A discussion of AI and Data Science delivery anti-patterns, their impacts on data platform technical architectures, and strategies for reducing complexity and mitigation.
In this post we are going to look at some of the ways in which AI and data science is impacting the practical delivery of technology solutions today. To be clear from the outset, this will not include a discussion of future-looking topics that have been getting coverage recently such as fully automated code generation or algorithmic product development, etc. Rather, we will be looking the impacts which are already happening right now, the consequences of which are often just as significant albeit in different ways.

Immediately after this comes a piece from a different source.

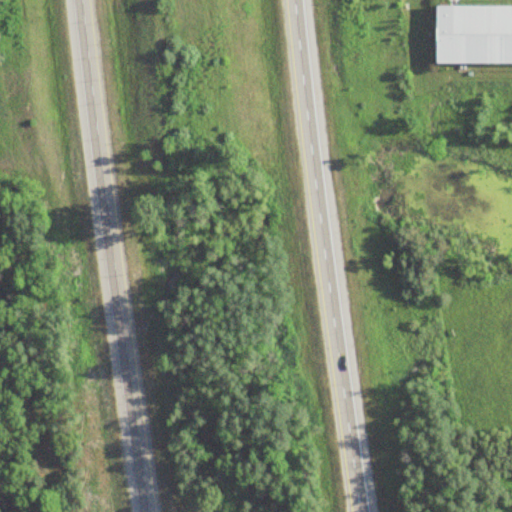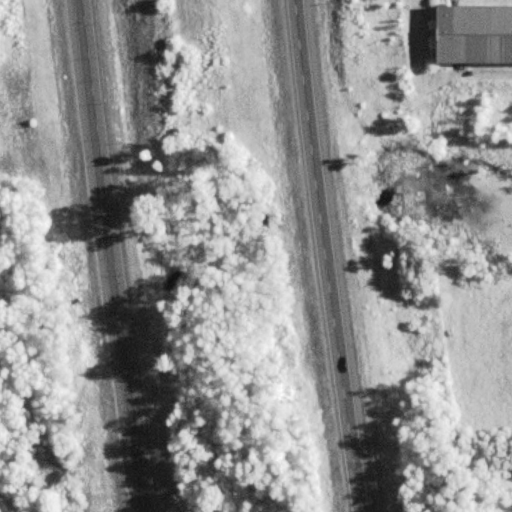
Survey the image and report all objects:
building: (470, 34)
road: (107, 256)
road: (324, 256)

To get a clearer idea of what is going on, it will be helpful to start by reviewing the dramatic shift that has occurred recently within the discipline of data engineering. In order to do that, we are going to use a version of Niel Nickolaisen’s Strategic Alignment Model, which is one of our most frequently utilised tools in the inception phases of data programs.
It splits an organisation’s capabilities in two core dimensions:
1. Whether or not they are market differentiating
2. Whether or not they are mission critical core competencies
This then informs technology delivery strategy as follows:
· Systems which deliver business capabilities which are mission-critical market-differentiators you are going to need to build - as by definition there will be no commoditised solution available yet otherwise it wouldn’t be a differentiator - and you are going to need to build them very well whilst effectively managing risk and uncertainty, as this is where your future revenue streams are coming from (as a side note, this quadrant represents almost all of our consulting work).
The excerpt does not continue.